I thought Bludgeon was hard for E1 (and I don't think it's because I'm weak, I can boulder a bit harder than 5b - it's just plain hard). The other E1s at Shepherd's seemed OK (but not memorable routes for me).
My favourite Lakes E1 is
Whit's End Direct (E1 5b) - but it's not low in the grade. Loads of brilliant easier stuff on Gimmer, a fantastic crag and often in condition.
For a really nice safe, firmly E1 but not hard outcrop style route, I rate
The First Touch (E1 5b). Wonderful Pavey style black bubbly rock, cracking little route. The Pavey routes suggested are low in the grade, but Aardvark is proper 'Aard (E2 basically).

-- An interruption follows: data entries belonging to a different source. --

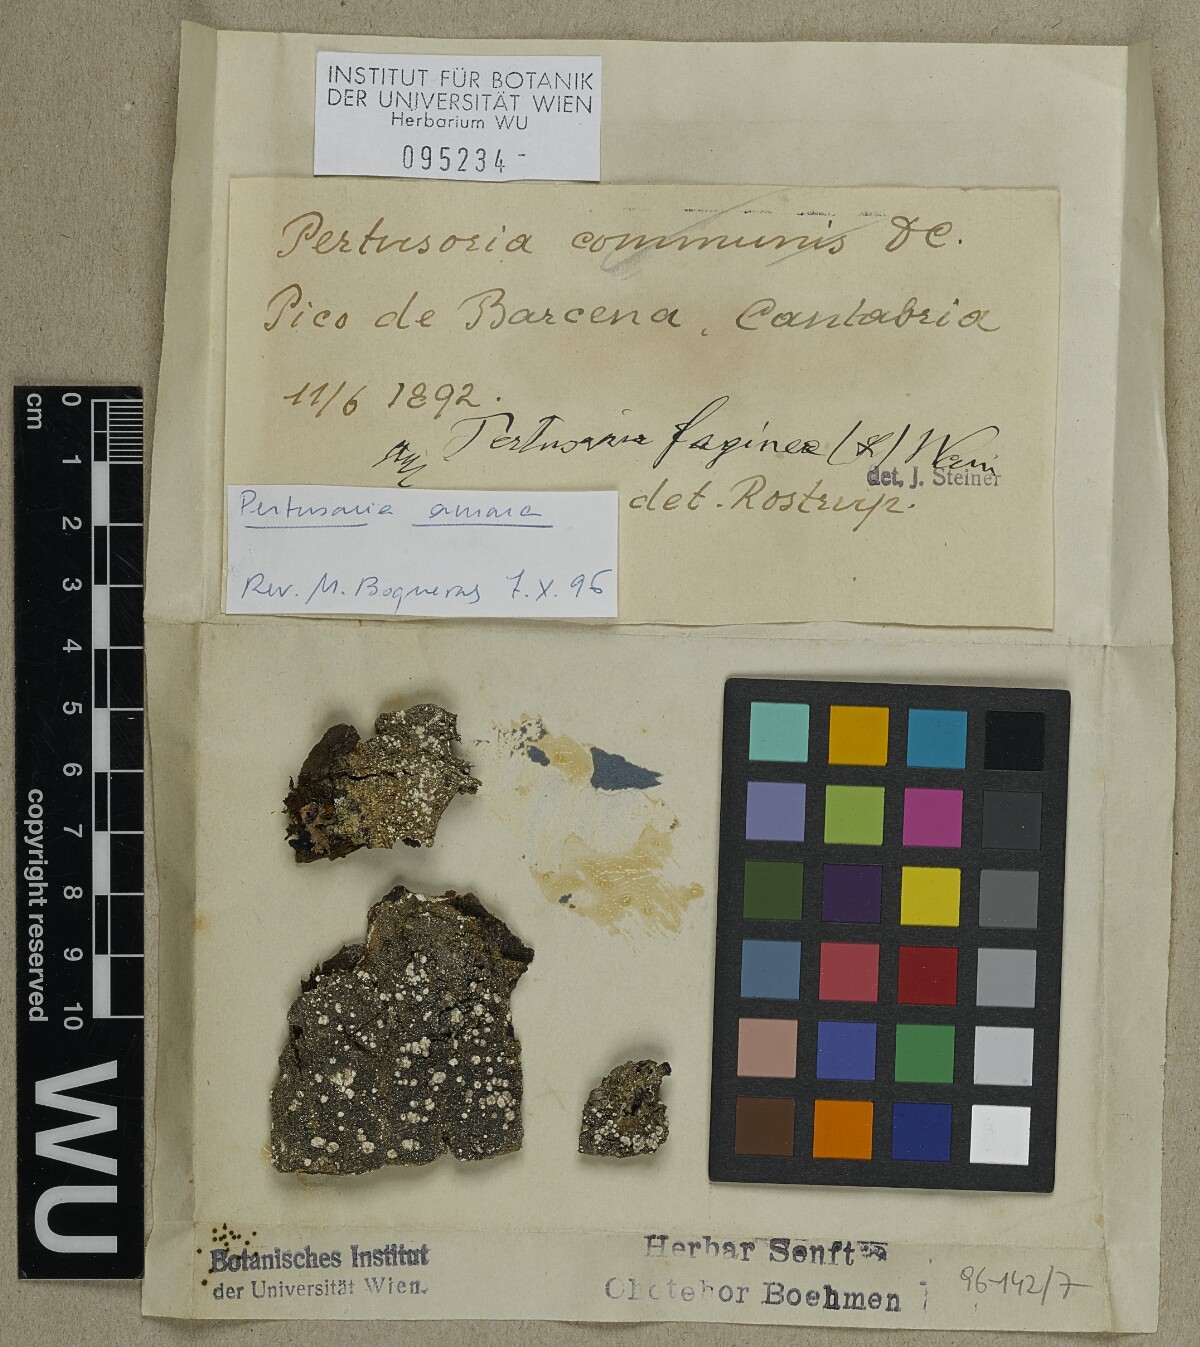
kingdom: Fungi
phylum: Ascomycota
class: Lecanoromycetes
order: Pertusariales
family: Pertusariaceae
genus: Lepra
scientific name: Lepra amara
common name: Bitter wart lichen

White Ghyll is good for E1s. I found
Man of Straw (E1 5b) quite tricky, but a nice route. Can't remember which one's which, but at least one of the classics is quite easy. Try'em and find out!
Harlot Face (E1 5b) is a quality route, nice style of climbing on that crag with big incut flake holds (some of which wobble a bit admittedly).
For multipitch routes, obviously Central Buttress is the classic and it's a fantastic adventure, but with just one E1 pitch on crag that's always soaked it's hardly the place to start. Dow has great E1s but they're hard. I struggled on
Catacomb (E1 5b) after doing the E2s without much bother.
There are so many great routes all around the Lakes, just go to classic crag and climb a classic route. If you do Whit's End Direct as your first you'll remember it forever, it's one of the best routes I've ever done, but if it was me I'd start out on something a bit less in-your-face on a smaller crag.